With help from a growing collection of allies, this beautifully rendered vision is becoming a reality. Earth Day 2018 marks the planting of phase one of the food forest.

Sustainability

The Cornerstone Community Farm has continued to identify allies and resources, both financial and in-kind. Henrico County has donated generously. The Alliance for the Chesapeake Bay has partnered to lead on-site conservation education.

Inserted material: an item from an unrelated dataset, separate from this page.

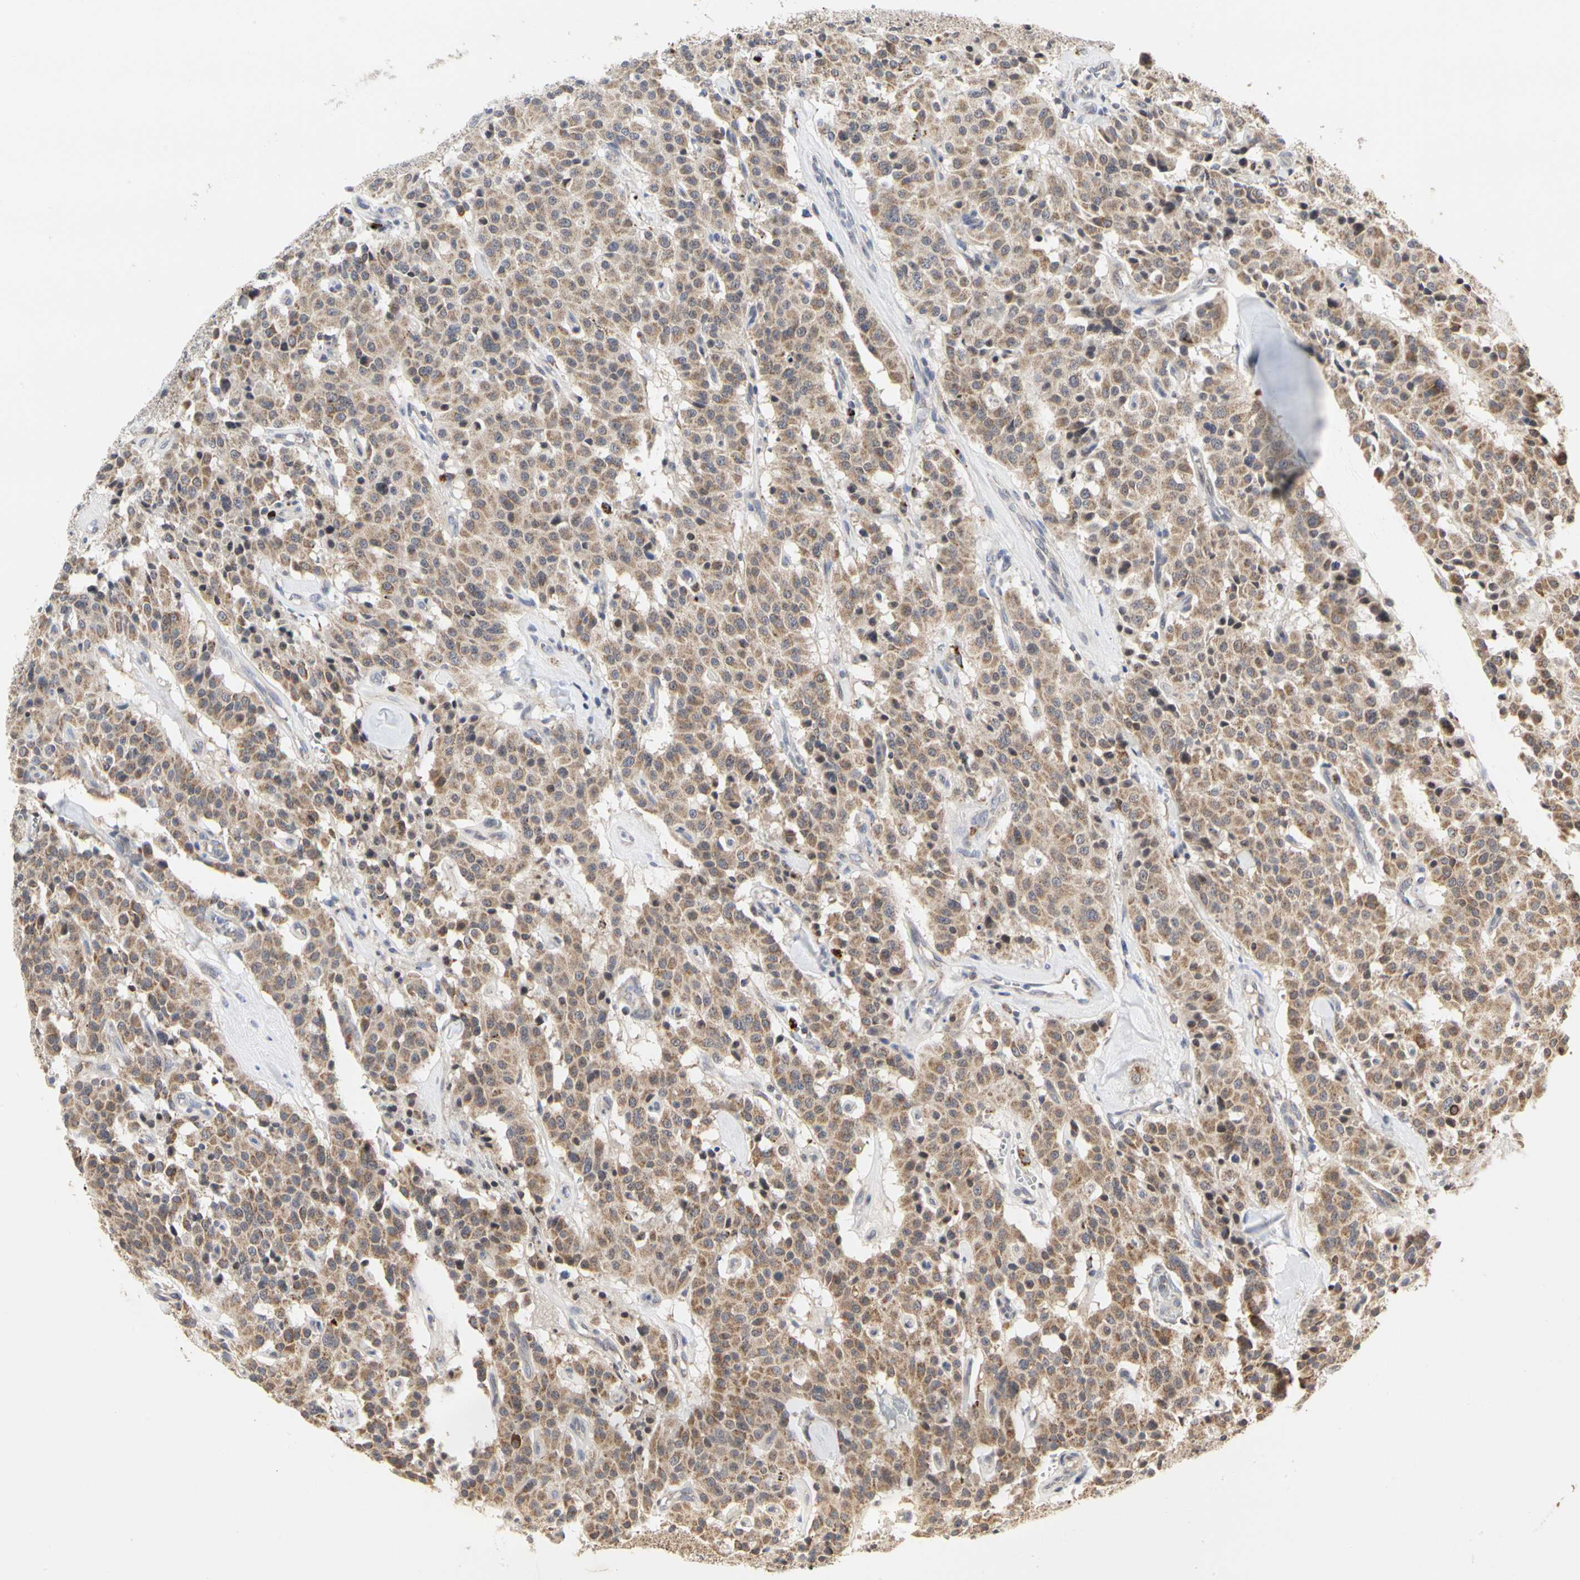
{"staining": {"intensity": "weak", "quantity": ">75%", "location": "cytoplasmic/membranous"}, "tissue": "carcinoid", "cell_type": "Tumor cells", "image_type": "cancer", "snomed": [{"axis": "morphology", "description": "Carcinoid, malignant, NOS"}, {"axis": "topography", "description": "Lung"}], "caption": "Immunohistochemical staining of malignant carcinoid displays low levels of weak cytoplasmic/membranous staining in approximately >75% of tumor cells. Nuclei are stained in blue.", "gene": "TSKU", "patient": {"sex": "male", "age": 30}}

When the Western Henrico Rotary reached out to Henricopolis SWCD for technical assistance on an all-member tree planting project, the event – with $10,000 in donated trees – became phase I of Cornerstone’s planned food forest.

The Cornerstone Community Farm project, and the opportunities it represents – for the school, the region, and as a model for future ventures – has proven a catalyst for developing creative community-based urban agriculture in the Richmond region.

In hopes that Cornerstone Community Farm will inspire imitations and innovation, the Henricopolis SWCD has presented the project at numerous conferences, including both the 2017 and 2018 NACD Annual Meetings, The Chesapeake Watershed Forum 2017 and Environment Virginia 2018. Press coverage has included stories in the Richmond Times Dispatch and Henrico Citizen.